Civil rights activist, musician, and music critic (1901–1973)

Adah Louise Killion Jenkins (April 23, 1901 – May 8, 1973) was a civil rights activist, musician, teacher, and a music critic for the Afro-American newspaper.

== Early life ==
Adah Louise Killion was born and raised in Baltimore, Maryland, the daughter of Dr, Thomas A. Killion and Mollie L. Trusty Killion. Her father was a doctor who died when Adah was only two years old. Her mother's sister, Lillian Handy Trusty, was a longtime teacher in Baltimore, and a member of the NAACP. Adah Killion attended the Teachers Training College, now Coppin State University.

== Career ==

=== Teaching ===
Jenkins taught in Baltimore City Public Schools, where she became the first Black supervisor of music, and the Coppin Teacher Training College. Jenkins became a professor of music at Morgan State University. She was on the founding executive committee of the Maryland State Music Teachers Association. Her piano students included singer and music educator Bill Myers, and organist and music professor Hansonia Mitchell.

=== The Baltimore Civil Rights Movement ===
During the Civil Rights Movement, Jenkins was involved with many activist groups. She helped to organize the Baltimore Interracial Fellowship and she was a charter member and vice-chair of the Baltimore chapter of the Congress of Racial Equality (CORE). The Baltimore CORE participated in a number of protests, but at times its members suffered from lack of focus. Jenkins felt that some factions within the group were more interested in actions (picketing) than in meetings and negotiations, writing to the national organization there "seems to be more interest in new places to picket than in trying to finish some of the jobs already begun." Jenkins also felt that some of the black members of the chapter shied away from activism for fear of offending the white members.
======
Continue the biography of Adah Jenkins from the point where it stops.

▶ [Data for review]
======
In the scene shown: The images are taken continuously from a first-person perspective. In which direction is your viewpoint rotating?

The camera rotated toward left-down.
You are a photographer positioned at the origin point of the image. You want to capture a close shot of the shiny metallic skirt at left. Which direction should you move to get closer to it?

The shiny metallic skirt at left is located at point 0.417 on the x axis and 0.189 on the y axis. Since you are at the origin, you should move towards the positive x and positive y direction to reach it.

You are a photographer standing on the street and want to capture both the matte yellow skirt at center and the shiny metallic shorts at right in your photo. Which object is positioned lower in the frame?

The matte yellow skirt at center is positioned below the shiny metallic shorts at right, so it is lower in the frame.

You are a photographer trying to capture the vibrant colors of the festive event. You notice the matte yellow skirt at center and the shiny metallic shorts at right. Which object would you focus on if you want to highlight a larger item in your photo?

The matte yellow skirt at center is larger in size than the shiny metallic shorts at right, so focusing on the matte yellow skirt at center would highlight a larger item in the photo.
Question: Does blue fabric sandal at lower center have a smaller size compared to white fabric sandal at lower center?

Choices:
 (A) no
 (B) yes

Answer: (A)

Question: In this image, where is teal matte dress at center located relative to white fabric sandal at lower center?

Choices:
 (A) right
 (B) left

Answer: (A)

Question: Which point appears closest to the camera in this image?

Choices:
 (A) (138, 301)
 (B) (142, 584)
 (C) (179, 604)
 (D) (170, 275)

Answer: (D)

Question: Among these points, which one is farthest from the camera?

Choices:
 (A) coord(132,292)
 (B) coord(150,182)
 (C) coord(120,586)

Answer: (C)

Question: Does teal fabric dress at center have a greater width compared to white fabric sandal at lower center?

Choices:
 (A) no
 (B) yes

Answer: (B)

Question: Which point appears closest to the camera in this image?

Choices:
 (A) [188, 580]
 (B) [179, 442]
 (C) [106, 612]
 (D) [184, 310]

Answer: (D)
======
▶ [Final answer]
Ms. Jenkins was also a key organizer and picketer in the organized protests to integrate Ford's Theater in Baltimore. Jenkins served as music critic for the Afro-American for 23 years. She was also active in the work of Fellowship House, a program of the Baltimore Interracial Fellowship. Baltimore activist A. Robert Kaufman considered Jenkins his "mentor".

== Personal life ==
Adah Killion married James Logan Jenkins Jr. She was a widow when she died at the age of 72 on May 8, 1973. Two of her children, Rebekah Jenkins Bain and Thomas Killion Jenkins, survived her. A concert tribute to Jenkins was presented in 1975, and a scholarship in the Morgan State University department of music was named in her memory.